Open utilities/preprocessData.py, and change the PATH variable to where your data.json is. Then run the program. It will generate a new data.json in the Data folder.
Now with the processed data, open Model/predictor.py and change the PATH variable to where the processed data.json is. Please use absolute path.
Run the Model/predict.py and follow the prompt

ADDITIONAL PROGRAMS

UNITLOG BRANCH

In the UnitLog folder of this repository there are several zip files. Some of these are prototypes of the data extraction replay.cc program. The programs in these zip files are similar to the main replay.cc file in that it prints out data into the bin folder, but it is just a build order txt file instead of the json unit log file. There is also a tutorial.cc file that can log the build order for live games. More details are in the README inside these zip files.

UnitLog.zip : Live Games

UnitLogReplays.zip : Build orders for replays

WIN LOSS PREDICTION

DATA EXTRACTION

Win Loss requires specific data and therefore requires additional data collection.

How to:

Replace the s2client-api/examples/sc2_coordinator with the coordinator file sc2-Coordinator from the WinLoss prediction repo. This file will extract the enemy data.
Now replace the pre-existing s2client-api/examples/replay.cc file with the replay.cc file found in WinLoss prediction.
Make sure to change the paths for kReplayFolder to the location of your file.
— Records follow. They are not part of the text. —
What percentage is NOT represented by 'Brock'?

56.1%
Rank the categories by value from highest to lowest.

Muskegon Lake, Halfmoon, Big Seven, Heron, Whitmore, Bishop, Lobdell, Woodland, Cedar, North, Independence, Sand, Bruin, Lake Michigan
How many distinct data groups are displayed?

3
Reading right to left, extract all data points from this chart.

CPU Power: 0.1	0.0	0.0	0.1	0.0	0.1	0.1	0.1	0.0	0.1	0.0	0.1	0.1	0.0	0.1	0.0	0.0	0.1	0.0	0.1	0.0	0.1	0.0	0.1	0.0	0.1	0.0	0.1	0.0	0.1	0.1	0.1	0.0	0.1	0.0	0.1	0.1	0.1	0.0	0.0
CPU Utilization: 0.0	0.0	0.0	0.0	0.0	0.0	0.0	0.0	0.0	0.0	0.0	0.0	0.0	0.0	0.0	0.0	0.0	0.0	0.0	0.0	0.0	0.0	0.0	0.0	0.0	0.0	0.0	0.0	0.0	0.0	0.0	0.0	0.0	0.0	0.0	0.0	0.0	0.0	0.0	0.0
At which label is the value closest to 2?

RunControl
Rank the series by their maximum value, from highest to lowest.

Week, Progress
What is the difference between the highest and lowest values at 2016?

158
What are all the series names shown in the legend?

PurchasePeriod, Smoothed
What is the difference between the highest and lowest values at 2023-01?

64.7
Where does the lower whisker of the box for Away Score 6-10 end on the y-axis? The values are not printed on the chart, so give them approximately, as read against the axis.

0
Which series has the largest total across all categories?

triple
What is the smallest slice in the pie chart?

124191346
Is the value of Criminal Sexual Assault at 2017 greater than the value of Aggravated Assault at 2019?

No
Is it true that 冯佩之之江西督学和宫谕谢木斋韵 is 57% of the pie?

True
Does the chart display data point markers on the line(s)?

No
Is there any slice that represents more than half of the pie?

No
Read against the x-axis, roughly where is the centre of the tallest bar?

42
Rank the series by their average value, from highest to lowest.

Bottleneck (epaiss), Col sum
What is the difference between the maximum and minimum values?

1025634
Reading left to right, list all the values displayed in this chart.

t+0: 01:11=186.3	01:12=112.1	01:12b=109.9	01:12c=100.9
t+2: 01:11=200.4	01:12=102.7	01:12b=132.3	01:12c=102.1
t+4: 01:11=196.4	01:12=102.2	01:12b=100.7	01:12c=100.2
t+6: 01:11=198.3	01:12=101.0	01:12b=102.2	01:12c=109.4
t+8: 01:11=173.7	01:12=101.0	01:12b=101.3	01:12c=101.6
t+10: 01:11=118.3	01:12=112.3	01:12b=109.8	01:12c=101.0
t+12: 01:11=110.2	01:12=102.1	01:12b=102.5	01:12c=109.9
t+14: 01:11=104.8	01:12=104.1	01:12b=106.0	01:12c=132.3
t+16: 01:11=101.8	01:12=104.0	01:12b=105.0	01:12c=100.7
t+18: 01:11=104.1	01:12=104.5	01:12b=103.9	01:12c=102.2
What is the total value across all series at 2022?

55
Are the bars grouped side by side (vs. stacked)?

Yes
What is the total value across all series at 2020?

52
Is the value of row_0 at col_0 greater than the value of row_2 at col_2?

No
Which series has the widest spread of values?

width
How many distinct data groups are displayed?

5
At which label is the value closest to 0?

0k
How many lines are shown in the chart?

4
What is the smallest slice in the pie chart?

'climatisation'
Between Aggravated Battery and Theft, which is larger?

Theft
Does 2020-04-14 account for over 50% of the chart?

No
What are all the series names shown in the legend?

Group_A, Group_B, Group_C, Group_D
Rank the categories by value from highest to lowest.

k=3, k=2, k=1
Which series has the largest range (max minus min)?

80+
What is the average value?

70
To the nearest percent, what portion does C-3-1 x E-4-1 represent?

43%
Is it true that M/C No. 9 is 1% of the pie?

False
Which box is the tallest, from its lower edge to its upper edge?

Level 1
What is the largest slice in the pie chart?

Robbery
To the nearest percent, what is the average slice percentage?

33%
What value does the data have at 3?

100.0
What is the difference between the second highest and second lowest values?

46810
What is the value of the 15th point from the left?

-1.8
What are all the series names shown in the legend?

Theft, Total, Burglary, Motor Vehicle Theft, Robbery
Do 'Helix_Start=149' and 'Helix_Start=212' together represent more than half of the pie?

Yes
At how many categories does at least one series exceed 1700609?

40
This file extracts health information along with the number of units created at current moment in time.
Follow the same steps as stated above for normal data extraction into the JSON file.
Convert this JSON into a .txt file and run this file with win_loss_parser.py to compute and extract the necessary data.

PREDICT.PY SETUP

LOADING INPUT FILE

Launch Microsoft Excel and click on the parsed .txt file and select “import” to display the Text Import Wizard.
Select “Fixed Width” and click “Next”.
Click on the line in the data preview to create the necessary field break lines. Each break line should be created to separate one field from the other, then click “Next”.
Click “Finish”, “Ok”, then import the data
Save your file, select “CSV(Comma delimited)”.

RUN PREDICT.PY

To run Predict.py, you will need to have Python installed on your system along with the dependencies such as Numpy, Pandas etc. We used Enthought’s python IDE Canopy which supports all the dependencies here: link
Be sure to replace the following path in Predict.py to where your specific data file islocated
Now simply, if using Canopy, run your files by pressing the build green arrow at the top of the interface.